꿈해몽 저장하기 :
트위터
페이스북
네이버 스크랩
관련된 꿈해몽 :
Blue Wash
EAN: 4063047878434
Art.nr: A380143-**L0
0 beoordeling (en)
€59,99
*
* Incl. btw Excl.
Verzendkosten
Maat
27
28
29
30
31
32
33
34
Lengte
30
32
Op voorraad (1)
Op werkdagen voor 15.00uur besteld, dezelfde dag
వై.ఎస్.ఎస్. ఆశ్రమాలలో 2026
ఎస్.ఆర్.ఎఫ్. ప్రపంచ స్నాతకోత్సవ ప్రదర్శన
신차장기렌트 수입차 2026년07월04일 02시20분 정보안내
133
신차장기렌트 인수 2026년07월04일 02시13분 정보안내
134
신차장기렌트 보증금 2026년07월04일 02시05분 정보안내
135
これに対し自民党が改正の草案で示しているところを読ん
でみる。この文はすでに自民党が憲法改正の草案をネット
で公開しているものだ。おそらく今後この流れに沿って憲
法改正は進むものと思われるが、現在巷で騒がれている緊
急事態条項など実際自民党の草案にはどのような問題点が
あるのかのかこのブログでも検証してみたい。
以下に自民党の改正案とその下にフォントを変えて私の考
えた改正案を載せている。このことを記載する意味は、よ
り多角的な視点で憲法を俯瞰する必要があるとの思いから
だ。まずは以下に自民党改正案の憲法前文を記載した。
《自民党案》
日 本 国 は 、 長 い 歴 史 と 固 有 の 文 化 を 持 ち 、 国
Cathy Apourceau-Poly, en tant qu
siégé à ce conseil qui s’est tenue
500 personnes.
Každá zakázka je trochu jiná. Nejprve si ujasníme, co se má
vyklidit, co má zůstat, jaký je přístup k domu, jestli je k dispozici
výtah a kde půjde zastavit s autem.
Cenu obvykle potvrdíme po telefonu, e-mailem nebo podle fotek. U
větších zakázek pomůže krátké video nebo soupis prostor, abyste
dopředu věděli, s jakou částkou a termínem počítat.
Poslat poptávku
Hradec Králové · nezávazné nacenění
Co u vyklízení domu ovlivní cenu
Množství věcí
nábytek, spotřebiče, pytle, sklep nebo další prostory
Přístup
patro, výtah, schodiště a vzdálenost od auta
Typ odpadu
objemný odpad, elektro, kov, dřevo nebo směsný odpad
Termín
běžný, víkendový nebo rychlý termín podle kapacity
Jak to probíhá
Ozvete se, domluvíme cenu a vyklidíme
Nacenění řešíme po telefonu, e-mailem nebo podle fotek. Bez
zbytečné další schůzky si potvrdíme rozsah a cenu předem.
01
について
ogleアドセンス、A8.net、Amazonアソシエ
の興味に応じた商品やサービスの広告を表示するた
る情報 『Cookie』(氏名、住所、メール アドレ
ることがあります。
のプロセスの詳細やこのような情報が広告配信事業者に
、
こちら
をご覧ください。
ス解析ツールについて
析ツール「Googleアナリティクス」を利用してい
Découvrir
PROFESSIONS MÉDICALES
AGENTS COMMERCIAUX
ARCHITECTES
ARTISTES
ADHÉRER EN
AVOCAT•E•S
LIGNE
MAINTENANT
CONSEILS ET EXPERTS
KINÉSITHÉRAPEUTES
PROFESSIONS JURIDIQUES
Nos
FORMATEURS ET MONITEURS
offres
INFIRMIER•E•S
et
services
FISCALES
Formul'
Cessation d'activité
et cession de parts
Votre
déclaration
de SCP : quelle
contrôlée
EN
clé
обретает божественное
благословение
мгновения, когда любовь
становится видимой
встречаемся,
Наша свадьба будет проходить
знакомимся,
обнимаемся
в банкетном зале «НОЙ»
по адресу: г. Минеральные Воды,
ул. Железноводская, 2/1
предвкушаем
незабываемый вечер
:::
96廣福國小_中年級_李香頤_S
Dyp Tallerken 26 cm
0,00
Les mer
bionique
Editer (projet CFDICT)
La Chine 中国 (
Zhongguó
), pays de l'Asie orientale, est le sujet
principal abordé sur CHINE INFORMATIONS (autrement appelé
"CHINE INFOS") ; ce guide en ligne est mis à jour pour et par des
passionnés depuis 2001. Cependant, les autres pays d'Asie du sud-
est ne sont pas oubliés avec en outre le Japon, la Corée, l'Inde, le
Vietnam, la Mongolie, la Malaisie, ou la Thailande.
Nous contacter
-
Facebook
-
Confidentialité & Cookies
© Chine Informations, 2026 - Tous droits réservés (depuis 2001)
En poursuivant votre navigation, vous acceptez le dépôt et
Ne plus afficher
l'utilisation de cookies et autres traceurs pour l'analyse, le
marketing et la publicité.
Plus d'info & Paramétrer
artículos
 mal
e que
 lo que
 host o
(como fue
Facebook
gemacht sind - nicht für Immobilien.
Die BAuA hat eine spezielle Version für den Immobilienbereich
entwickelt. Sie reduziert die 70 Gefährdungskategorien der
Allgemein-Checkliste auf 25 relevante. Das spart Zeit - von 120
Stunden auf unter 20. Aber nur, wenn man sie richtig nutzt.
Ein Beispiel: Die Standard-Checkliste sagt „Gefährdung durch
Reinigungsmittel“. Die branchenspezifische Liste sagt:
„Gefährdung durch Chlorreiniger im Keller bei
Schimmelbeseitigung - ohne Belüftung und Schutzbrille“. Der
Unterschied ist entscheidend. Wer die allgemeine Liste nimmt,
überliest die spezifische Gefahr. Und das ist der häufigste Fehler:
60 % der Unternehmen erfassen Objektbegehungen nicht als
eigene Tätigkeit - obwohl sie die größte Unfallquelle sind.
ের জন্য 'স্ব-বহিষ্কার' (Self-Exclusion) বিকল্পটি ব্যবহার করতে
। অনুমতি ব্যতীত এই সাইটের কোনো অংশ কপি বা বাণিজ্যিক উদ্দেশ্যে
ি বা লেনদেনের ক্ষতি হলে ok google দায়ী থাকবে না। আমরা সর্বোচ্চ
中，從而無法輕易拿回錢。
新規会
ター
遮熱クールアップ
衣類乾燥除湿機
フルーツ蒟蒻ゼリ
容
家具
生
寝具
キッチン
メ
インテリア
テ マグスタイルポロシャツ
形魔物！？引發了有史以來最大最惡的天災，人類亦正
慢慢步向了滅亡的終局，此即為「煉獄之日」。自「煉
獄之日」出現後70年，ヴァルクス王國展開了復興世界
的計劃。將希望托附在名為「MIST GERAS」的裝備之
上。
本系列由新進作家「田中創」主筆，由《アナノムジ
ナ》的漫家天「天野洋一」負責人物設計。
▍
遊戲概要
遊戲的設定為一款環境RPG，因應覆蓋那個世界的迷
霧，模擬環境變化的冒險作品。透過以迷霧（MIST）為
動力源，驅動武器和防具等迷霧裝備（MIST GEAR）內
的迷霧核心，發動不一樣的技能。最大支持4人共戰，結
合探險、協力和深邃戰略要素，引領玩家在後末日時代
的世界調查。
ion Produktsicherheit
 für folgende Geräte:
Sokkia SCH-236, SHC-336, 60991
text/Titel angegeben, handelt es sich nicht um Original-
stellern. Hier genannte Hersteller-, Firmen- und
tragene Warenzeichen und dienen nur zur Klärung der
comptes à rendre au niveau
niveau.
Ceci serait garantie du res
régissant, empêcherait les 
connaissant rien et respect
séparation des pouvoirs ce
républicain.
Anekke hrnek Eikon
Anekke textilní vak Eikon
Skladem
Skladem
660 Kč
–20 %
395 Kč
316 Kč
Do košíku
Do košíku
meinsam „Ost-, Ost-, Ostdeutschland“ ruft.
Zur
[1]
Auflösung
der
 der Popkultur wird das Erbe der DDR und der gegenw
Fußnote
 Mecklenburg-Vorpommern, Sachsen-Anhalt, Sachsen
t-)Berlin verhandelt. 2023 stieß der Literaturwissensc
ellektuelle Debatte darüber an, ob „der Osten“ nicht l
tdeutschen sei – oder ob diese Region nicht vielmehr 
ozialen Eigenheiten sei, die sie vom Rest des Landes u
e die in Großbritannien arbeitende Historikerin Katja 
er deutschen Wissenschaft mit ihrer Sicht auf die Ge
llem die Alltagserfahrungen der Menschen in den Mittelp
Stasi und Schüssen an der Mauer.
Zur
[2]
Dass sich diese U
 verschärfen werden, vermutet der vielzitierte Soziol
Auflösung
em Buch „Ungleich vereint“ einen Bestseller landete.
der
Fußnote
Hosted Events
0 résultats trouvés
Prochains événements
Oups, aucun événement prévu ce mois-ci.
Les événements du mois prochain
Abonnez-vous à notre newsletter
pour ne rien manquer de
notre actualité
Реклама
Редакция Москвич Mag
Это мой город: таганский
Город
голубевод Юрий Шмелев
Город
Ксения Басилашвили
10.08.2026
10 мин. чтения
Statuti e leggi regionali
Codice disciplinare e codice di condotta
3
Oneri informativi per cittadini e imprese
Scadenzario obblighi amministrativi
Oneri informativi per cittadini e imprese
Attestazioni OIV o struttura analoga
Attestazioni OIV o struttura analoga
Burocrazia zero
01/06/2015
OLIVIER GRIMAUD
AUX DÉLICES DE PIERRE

.....

EXERCISE DETAILS:
Update the records from their first line through the line containing "Op voorraad (1)", inclusive, by changing "Blue Wash" to "Dark Wash". Reproduce only those lines, with everything else left unchanged.

RESPONSE AREA:
꿈해몽 저장하기 :
트위터
페이스북
네이버 스크랩
관련된 꿈해몽 :
Dark Wash
EAN: 4063047878434
Art.nr: A380143-**L0
0 beoordeling (en)
€59,99
*
* Incl. btw Excl.
Verzendkosten
Maat
27
28
29
30
31
32
33
34
Lengte
30
32
Op voorraad (1)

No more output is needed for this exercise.